(TASK)
Where the listing shows an image, skip it and output all other material unchanged.

(DATA SHOWN)
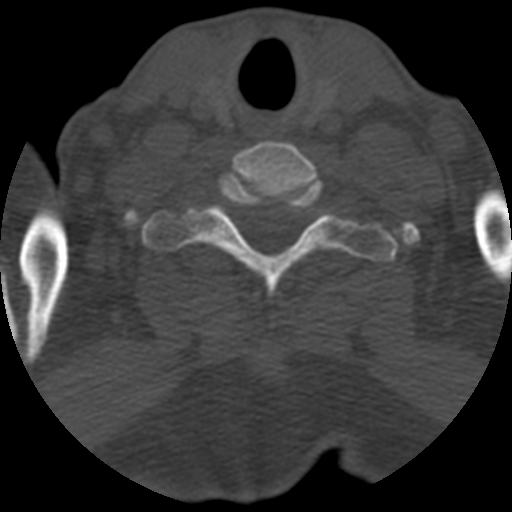
CT including the spine, one axial slice; position 523 of 708 along the scan axis; one of 3 acquisitions stored at this slice position; bone window (W 1800 / L 400 HU); 1.25 mm slice thickness; 512 × 512 image matrix, field of view 160 × 160 mm. Patient age 55 years. Case-level facts recorded for this patient, not image findings: primary cancer: colon; vertebrae with lytic lesions (as recorded): T12, L1, L5.
Structures marked on this image (semi-automatically segmented with operator editing):
- T1 vertebra: bounding box (x1, y1, x2, y2) in pixels: (142, 177, 395, 303)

(ANSWER)
CT including the spine, one axial slice; position 523 of 708 along the scan axis; one of 3 acquisitions stored at this slice position; bone window (W 1800 / L 400 HU); 1.25 mm slice thickness; 512 × 512 image matrix, field of view 160 × 160 mm. Patient age 55 years. Case-level facts recorded for this patient, not image findings: primary cancer: colon; vertebrae with lytic lesions (as recorded): T12, L1, L5.
Structures marked on this image (semi-automatically segmented with operator editing):
- T1 vertebra: bounding box (x1, y1, x2, y2) in pixels: (142, 177, 395, 303)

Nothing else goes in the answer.